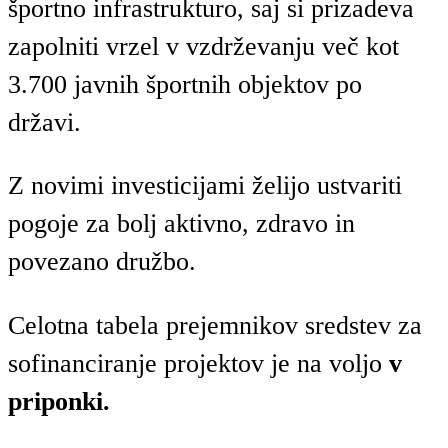
športno infrastrukturo, saj si prizadeva
zapolniti vrzel v vzdrževanju več kot
3.700 javnih športnih objektov po
državi.
Z novimi investicijami želijo ustvariti
pogoje za bolj aktivno, zdravo in
povezano družbo.
Celotna tabela prejemnikov sredstev za
sofinanciranje projektov je na voljo
v
priponki.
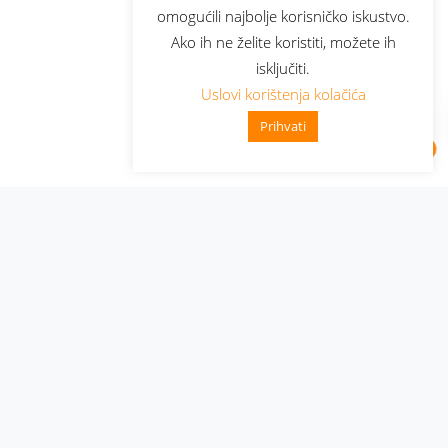
omogućili najbolje korisničko iskustvo.
Ako ih ne želite koristiti, možete ih
isključiti.
Uslovi korištenja kolačića
Prihvati
Administracija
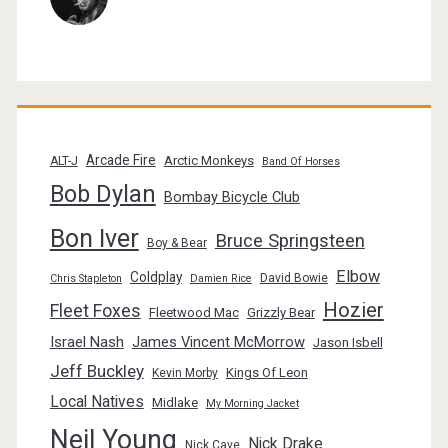
Arcade Fire
Arctic Monkeys
ALT-J
Band Of Horses
Bob Dylan
Bombay Bicycle Club
Bon Iver
Bruce Springsteen
Boy & Bear
Elbow
Coldplay
David Bowie
Chris Stapleton
Damien Rice
Hozier
Fleet Foxes
Fleetwood Mac
Grizzly Bear
Israel Nash
James Vincent McMorrow
Jason Isbell
Jeff Buckley
Kings Of Leon
Kevin Morby
Local Natives
Midlake
My Morning Jacket
Neil Young
Nick Drake
Nick Cave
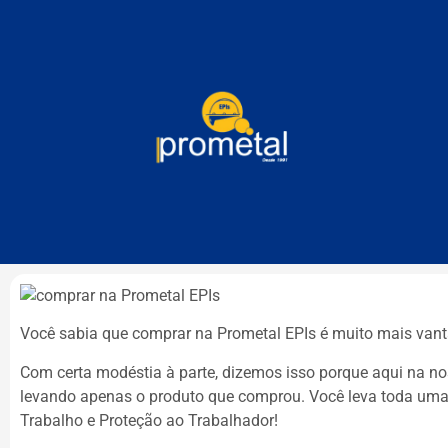
Você sabia que comprar na Prometal EPIs é muito mais van
Com certa modéstia à parte, dizemos isso porque aqui na n
levando apenas o produto que comprou. Você leva toda uma
Trabalho e Proteção ao Trabalhador!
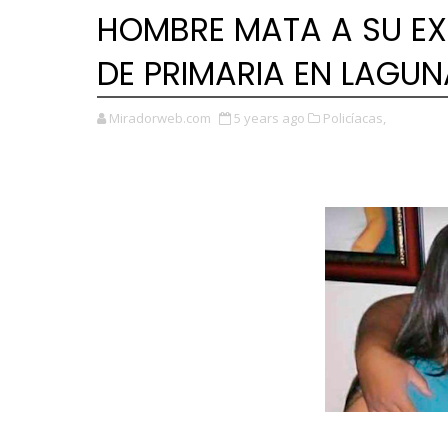
HOMBRE MATA A SU EX
DE PRIMARIA EN LAGU
Miradorweb.com
5 years ago
Policíacas,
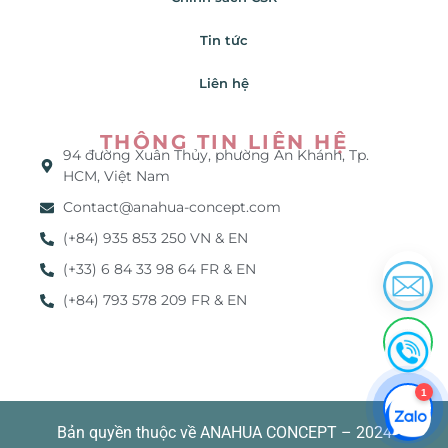
Tin tức
Liên hệ
THÔNG TIN LIÊN HỆ
94 đường Xuân Thủy, phường An Khánh, Tp.
HCM, Việt Nam
Contact@anahua-concept.com
(+84) 935 853 250 VN & EN
(+33) 6 84 33 98 64 FR & EN
(+84) 793 578 209 FR & EN
1
Bản quyền thuộc về ANAHUA CONCEPT – 2024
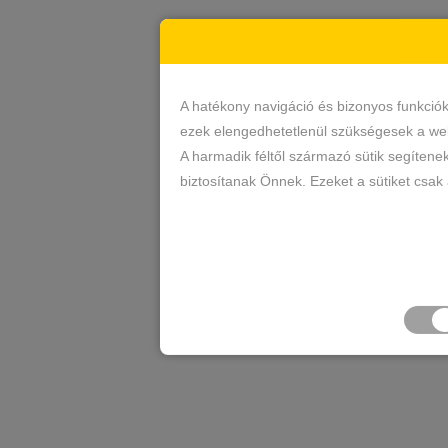
A hatékony navigáció és bizonyos funkció
ezek elengedhetetlenül szükségesek a web
A harmadik féltől származó sütik segítene
biztosítanak Önnek. Ezeket a sütiket csak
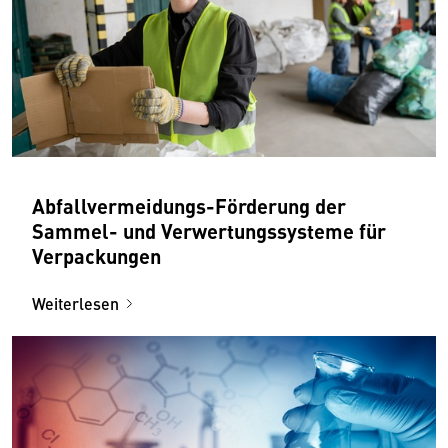
Abfallvermeidungs-Förderung der
Sammel- und Verwertungssysteme für
Verpackungen
Weiterlesen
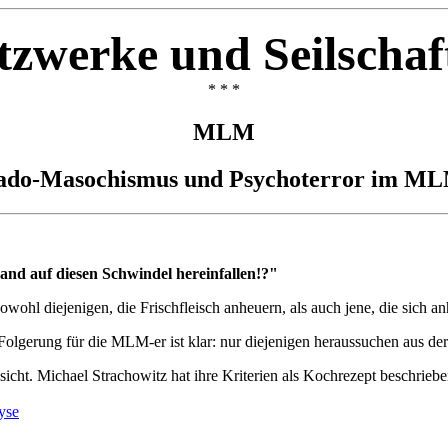
tzwerke und Seilschaf
* * *
MLM
ado-Masochismus und Psychoterror im M
nd auf diesen Schwindel hereinfallen!?"
hl diejenigen, die Frischfleisch anheuern, als auch jene, die sich a
lgerung für die MLM-er ist klar: nur diejenigen heraussuchen aus der
icht. Michael Strachowitz hat ihre Kriterien als Kochrezept beschrie
yse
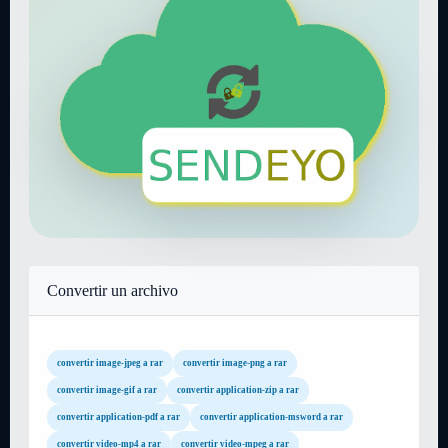
Convertir un archivo
convertir image-jpeg a rar
convertir image-png a rar
convertir image-gif a rar
convertir application-zip a rar
convertir application-pdf a rar
convertir application-msword a rar
convertir video-mp4 a rar
convertir video-mpeg a rar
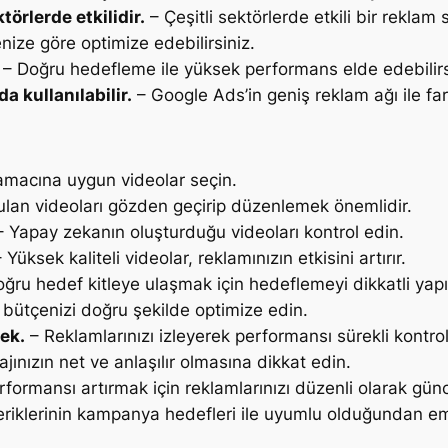
örlerde etkilidir.
– Çeşitli sektörlerde etkili bir reklam st
nize göre optimize edebilirsiniz.
– Doğru hedefleme ile yüksek performans elde edebilirs
 kullanılabilir.
– Google Ads’in geniş reklam ağı ile fark
amacına uygun videolar seçin.
ulan videoları gözden geçirip düzenlemek önemlidir.
 Yapay zekanın oluşturduğu videoları kontrol edin.
 Yüksek kaliteli videolar, reklamınızın etkisini artırır.
ğru hedef kitleye ulaşmak için hedeflemeyi dikkatli yapı
bütçenizi doğru şekilde optimize edin.
ek.
– Reklamlarınızı izleyerek performansı sürekli kontrol
ınızın net ve anlaşılır olmasına dikkat edin.
formansı artırmak için reklamlarınızı düzenli olarak günc
eriklerinin kampanya hedefleri ile uyumlu olduğundan em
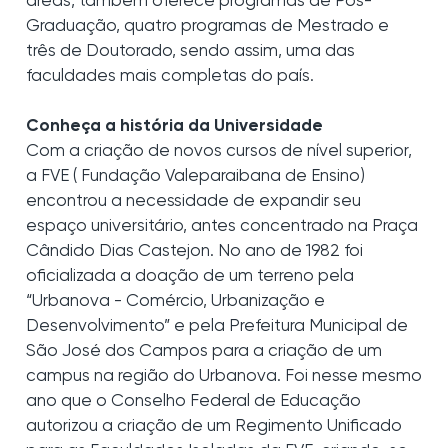
áreas, também oferece programas de Pós-
Graduação, quatro programas de Mestrado e
três de Doutorado, sendo assim, uma das
faculdades mais completas do país.
Conheça a história da Universidade
Com a criação de novos cursos de nível superior,
a FVE ( Fundação Valeparaibana de Ensino)
encontrou a necessidade de expandir seu
espaço universitário, antes concentrado na Praça
Cândido Dias Castejon. No ano de 1982 foi
oficializada a doação de um terreno pela
“Urbanova - Comércio, Urbanização e
Desenvolvimento” e pela Prefeitura Municipal de
São José dos Campos para a criação de um
campus na região do Urbanova. Foi nesse mesmo
ano que o Conselho Federal de Educação
autorizou a criação de um Regimento Unificado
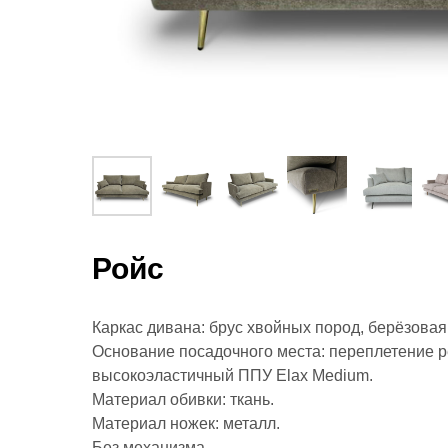
Ройс
Каркас дивана: брус хвойных пород, берёзова
Основание посадочного места: переплетение 
высокоэластичный ППУ Elax Medium.
Материал обивки: ткань.
Материал ножек: металл.
Без механизма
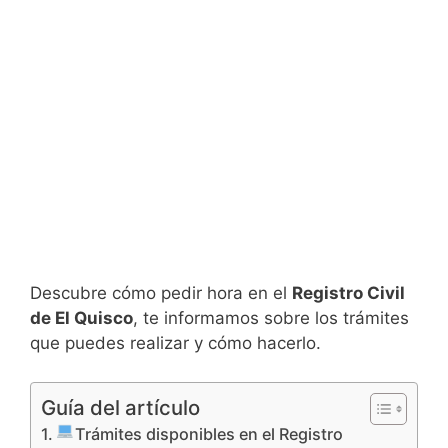
Descubre cómo pedir hora en el
Registro Civil
de El Quisco
, te informamos sobre los trámites
que puedes realizar y cómo hacerlo.
Guía del artículo
Trámites disponibles en el Registro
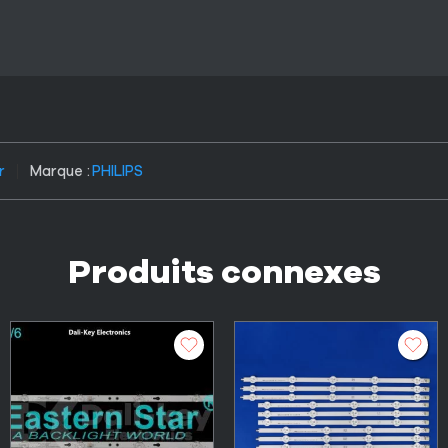
r
Marque :
PHILIPS
Produits connexes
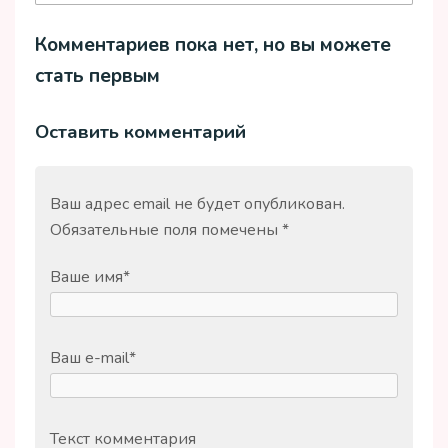
Комментариев пока нет, но вы можете
стать первым
Оставить комментарий
Ваш адрес email не будет опубликован.
Обязательные поля помечены
*
Ваше имя
*
Ваш e-mail
*
Текст комментария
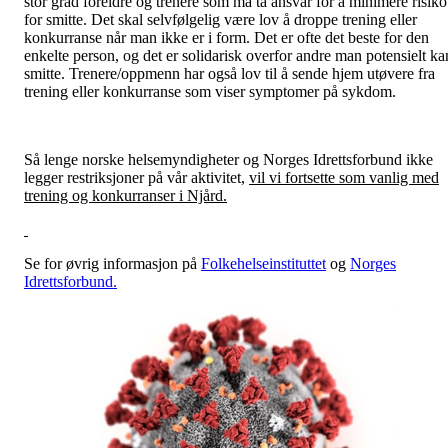
stor grad foreldre og trenere som må ta ansvar for å minimere risiko
for smitte. Det skal selvfølgelig være lov å droppe trening eller
konkurranse når man ikke er i form. Det er ofte det beste for den
enkelte person, og det er solidarisk overfor andre man potensielt ka
smitte. Trenere/oppmenn har også lov til å sende hjem utøvere fra
trening eller konkurranse som viser symptomer på sykdom.
Så lenge norske helsemyndigheter og Norges Idrettsforbund ikke
legger restriksjoner på vår aktivitet,
vil vi fortsette som vanlig med
trening og konkurranser i Njård.
Se for øvrig informasjon på
Folkehelseinstituttet
og
Norges
Idrettsforbund.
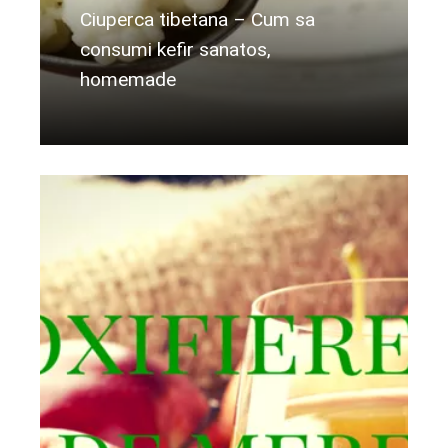
Ciuperca tibetana – Cum sa
consumi kefir sanatos,
homemade
Citeste mai departe...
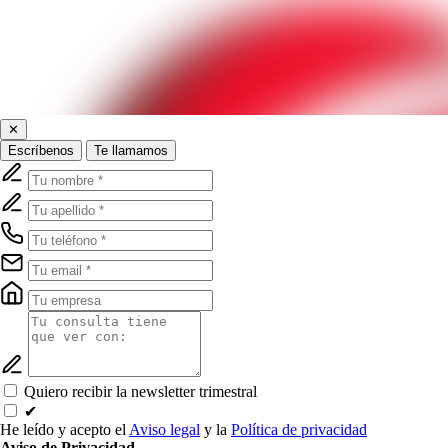
✕
Escríbenos
Te llamamos
Quiero recibir la newsletter trimestral
✔
He leído y acepto el
Aviso legal
y la
Política de privacidad
Aviso de Privacidad.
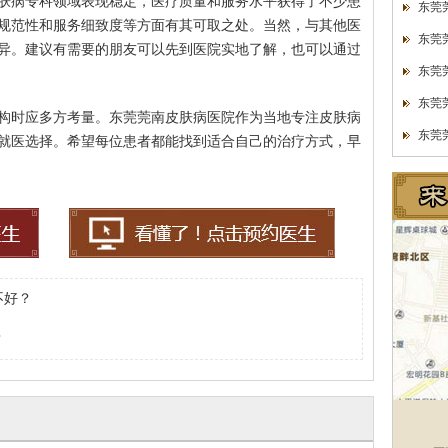
肤病专科领域表现稳定，医疗质量和服务水平获得了不少患
东莞
规范性和服务细致度等方面有其可取之处。当然，与其他医
东莞
异。建议有需要的朋友可以先到医院实地了解，也可以通过
东莞
东莞
构时应多方考量。东莞莞南皮肤病医院作为当地专注皮肤病
东莞
就医选择。希望每位患者都能找到适合自己的治疗方式，早
不好？
？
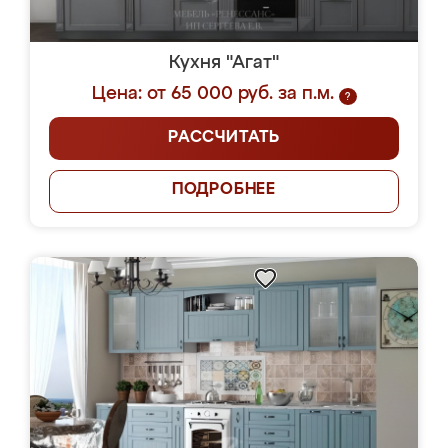
Кухня "Агат"
Цена: от 65 000 руб. за п.м.
?
РАССЧИТАТЬ
ПОДРОБНЕЕ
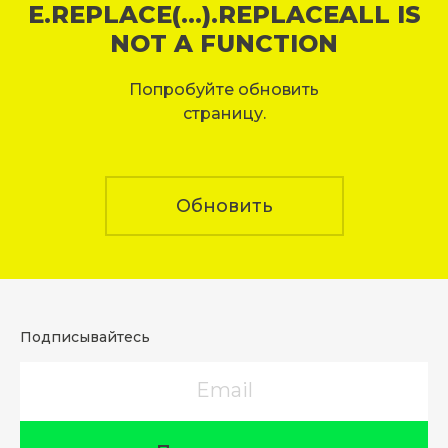
E.REPLACE(...).REPLACEALL IS
NOT A FUNCTION
Попробуйте обновить
страницу.
Обновить
Подписывайтесь
Email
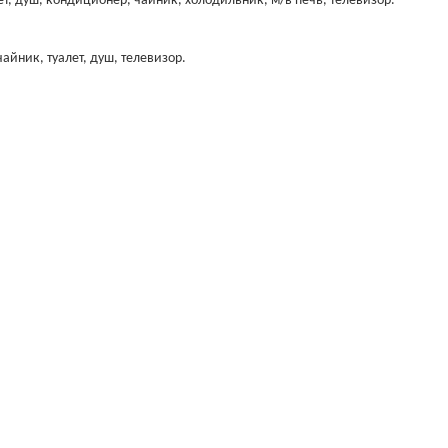
лет, душ, кондиционер, чайник, холодильник, м/в печь, телевизор.
айник, туалет, душ, телевизор.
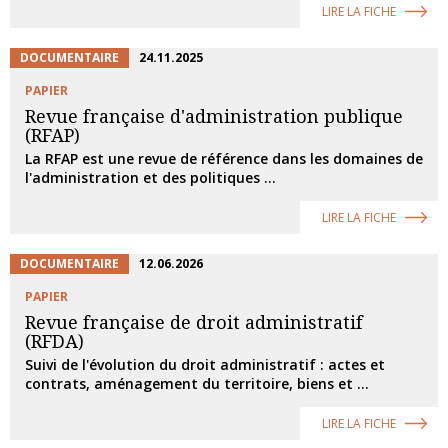
LIRE LA FICHE
DOCUMENTAIRE
24.11.2025
PAPIER
Revue française d'administration publique
(RFAP)
La RFAP est une revue de référence dans les domaines de
l'administration et des politiques ...
LIRE LA FICHE
DOCUMENTAIRE
12.06.2026
PAPIER
Revue française de droit administratif
(RFDA)
Suivi de l'évolution du droit administratif : actes et
contrats, aménagement du territoire, biens et ...
LIRE LA FICHE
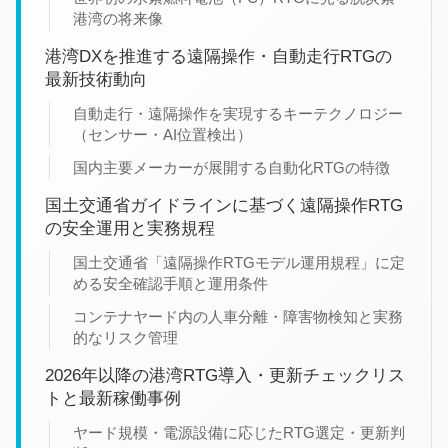
港湾の将来像
港湾DXを推進する遠隔操作・自動走行RTGの
最新技術動向
自動走行・遠隔操作を実現するキーテクノロジー
（センサー・AI位置検出）
国内主要メーカーが展開する自動化RTGの特徴
国土交通省ガイドラインに基づく遠隔操作RTG
の安全運用と実務規程
国土交通省「遠隔操作RTGモデル運用規程」に定
める安全確認手順と運用条件
コンテナヤード内の人車分離・障害物検知と実務
的なリスク管理
2026年以降の港湾RTG導入・更新チェックリス
トと最新稼働事例
ヤード規模・電源設備に応じたRTG選定・更新判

◆ What is needed
Pictures stay out; print everything else in the data exactly.

◆ Result of the exercise
športno infrastrukturo, saj si prizadeva
zapolniti vrzel v vzdrževanju več kot
3.700 javnih športnih objektov po
državi.
Z novimi investicijami želijo ustvariti
pogoje za bolj aktivno, zdravo in
povezano družbo.
Celotna tabela prejemnikov sredstev za
sofinanciranje projektov je na voljo
v
priponki.
omogućili najbolje korisničko iskustvo.
Ako ih ne želite koristiti, možete ih
isključiti.
Uslovi korištenja kolačića
Prihvati
Administracija
Arcade Fire
Arctic Monkeys
ALT-J
Band Of Horses
Bob Dylan
Bombay Bicycle Club
Bon Iver
Bruce Springsteen
Boy & Bear
Elbow
Coldplay
David Bowie
Chris Stapleton
Damien Rice
Hozier
Fleet Foxes
Fleetwood Mac
Grizzly Bear
Israel Nash
James Vincent McMorrow
Jason Isbell
Jeff Buckley
Kings Of Leon
Kevin Morby
Local Natives
Midlake
My Morning Jacket
Neil Young
Nick Drake
Nick Cave
Você sabia que comprar na Prometal EPIs é muito mais van
Com certa modéstia à parte, dizemos isso porque aqui na n
levando apenas o produto que comprou. Você leva toda uma
Trabalho e Proteção ao Trabalhador!
HOMBRE MATA A SU EX
DE PRIMARIA EN LAGU
Miradorweb.com
5 years ago
Policíacas,
Tin tức
Liên hệ
THÔNG TIN LIÊN HỆ
94 đường Xuân Thủy, phường An Khánh, Tp.
HCM, Việt Nam
Contact@anahua-concept.com
(+84) 935 853 250 VN & EN
(+33) 6 84 33 98 64 FR & EN
(+84) 793 578 209 FR & EN
1
Bản quyền thuộc về ANAHUA CONCEPT – 2024
A hatékony navigáció és bizonyos funkció
ezek elengedhetetlenül szükségesek a web
A harmadik féltől származó sütik segítene
biztosítanak Önnek. Ezeket a sütiket csak
Abfallvermeidungs-Förderung der
Sammel- und Verwertungssysteme für
Verpackungen
Weiterlesen
tzwerke und Seilschaf
* * *
MLM
ado-Masochismus und Psychoterror im M
nd auf diesen Schwindel hereinfallen!?"
hl diejenigen, die Frischfleisch anheuern, als auch jene, die sich a
lgerung für die MLM-er ist klar: nur diejenigen heraussuchen aus der
icht. Michael Strachowitz hat ihre Kriterien als Kochrezept beschrie
yse
Convertir un archivo
convertir image-jpeg a rar
convertir image-png a rar
convertir image-gif a rar
convertir application-zip a rar
convertir application-pdf a rar
convertir application-msword a rar
convertir video-mp4 a rar
convertir video-mpeg a rar
örlerde etkilidir.
– Çeşitli sektörlerde etkili bir reklam st
nize göre optimize edebilirsiniz.
– Doğru hedefleme ile yüksek performans elde edebilirs
 kullanılabilir.
– Google Ads’in geniş reklam ağı ile fark
amacına uygun videolar seçin.
ulan videoları gözden geçirip düzenlemek önemlidir.
 Yapay zekanın oluşturduğu videoları kontrol edin.
 Yüksek kaliteli videolar, reklamınızın etkisini artırır.
ğru hedef kitleye ulaşmak için hedeflemeyi dikkatli yapı
bütçenizi doğru şekilde optimize edin.
ek.
– Reklamlarınızı izleyerek performansı sürekli kontrol
ınızın net ve anlaşılır olmasına dikkat edin.
formansı artırmak için reklamlarınızı düzenli olarak günc
eriklerinin kampanya hedefleri ile uyumlu olduğundan em
áreas, também oferece programas de Pós-
Graduação, quatro programas de Mestrado e
três de Doutorado, sendo assim, uma das
faculdades mais completas do país.
Conheça a história da Universidade
Com a criação de novos cursos de nível superior,
a FVE ( Fundação Valeparaibana de Ensino)
encontrou a necessidade de expandir seu
espaço universitário, antes concentrado na Praça
Cândido Dias Castejon. No ano de 1982 foi
oficializada a doação de um terreno pela
“Urbanova - Comércio, Urbanização e
Desenvolvimento” e pela Prefeitura Municipal de
São José dos Campos para a criação de um
campus na região do Urbanova. Foi nesse mesmo
ano que o Conselho Federal de Educação
autorizou a criação de um Regimento Unificado
Ройс
Каркас дивана: брус хвойных пород, берёзова
Основание посадочного места: переплетение 
высокоэластичный ППУ Elax Medium.
Материал обивки: ткань.
Материал ножек: металл.
Без механизма
Descubre cómo pedir hora en el
Registro Civil
de El Quisco
, te informamos sobre los trámites
que puedes realizar y cómo hacerlo.
Guía del artículo
Trámites disponibles en el Registro
r
Marque :
PHILIPS
Produits connexes
Комментариев пока нет, но вы можете
стать первым
Оставить комментарий
Ваш адрес email не будет опубликован.
Обязательные поля помечены
*
Ваше имя
*
Ваш e-mail
*
Текст комментария
stor grad foreldre og trenere som må ta ansvar for å minimere risiko
for smitte. Det skal selvfølgelig være lov å droppe trening eller
konkurranse når man ikke er i form. Det er ofte det beste for den
enkelte person, og det er solidarisk overfor andre man potensielt ka
smitte. Trenere/oppmenn har også lov til å sende hjem utøvere fra
trening eller konkurranse som viser symptomer på sykdom.
Så lenge norske helsemyndigheter og Norges Idrettsforbund ikke
legger restriksjoner på vår aktivitet,
vil vi fortsette som vanlig med
trening og konkurranser i Njård.
Se for øvrig informasjon på
Folkehelseinstituttet
og
Norges
Idrettsforbund.
Ciuperca tibetana – Cum sa
consumi kefir sanatos,
homemade
Citeste mai departe...
✕
Escríbenos
Te llamamos
Quiero recibir la newsletter trimestral
✔
He leído y acepto el
Aviso legal
y la
Política de privacidad
Aviso de Privacidad.
肤病专科领域表现稳定，医疗质量和服务水平获得了不少患
东莞
规范性和服务细致度等方面有其可取之处。当然，与其他医
东莞
异。建议有需要的朋友可以先到医院实地了解，也可以通过
东莞
东莞
构时应多方考量。东莞莞南皮肤病医院作为当地专注皮肤病
东莞
就医选择。希望每位患者都能找到适合自己的治疗方式，早
不好？
？
Кухня "Агат"
Цена: от 65 000 руб. за п.м.
?
РАССЧИТАТЬ
ПОДРОБНЕЕ
E.REPLACE(...).REPLACEALL IS
NOT A FUNCTION
Попробуйте обновить
страницу.
Обновить
Подписывайтесь
Email
лет, душ, кондиционер, чайник, холодильник, м/в печь, телевизор.
айник, туалет, душ, телевизор.
LIRE LA FICHE
DOCUMENTAIRE
24.11.2025
PAPIER
Revue française d'administration publique
(RFAP)
La RFAP est une revue de référence dans les domaines de
l'administration et des politiques ...
LIRE LA FICHE
DOCUMENTAIRE
12.06.2026
PAPIER
Revue française de droit administratif
(RFDA)
Suivi de l'évolution du droit administratif : actes et
contrats, aménagement du territoire, biens et ...
LIRE LA FICHE
港湾の将来像
港湾DXを推進する遠隔操作・自動走行RTGの
最新技術動向
自動走行・遠隔操作を実現するキーテクノロジー
（センサー・AI位置検出）
国内主要メーカーが展開する自動化RTGの特徴
国土交通省ガイドラインに基づく遠隔操作RTG
の安全運用と実務規程
国土交通省「遠隔操作RTGモデル運用規程」に定
める安全確認手順と運用条件
コンテナヤード内の人車分離・障害物検知と実務
的なリスク管理
2026年以降の港湾RTG導入・更新チェックリス
トと最新稼働事例
ヤード規模・電源設備に応じたRTG選定・更新判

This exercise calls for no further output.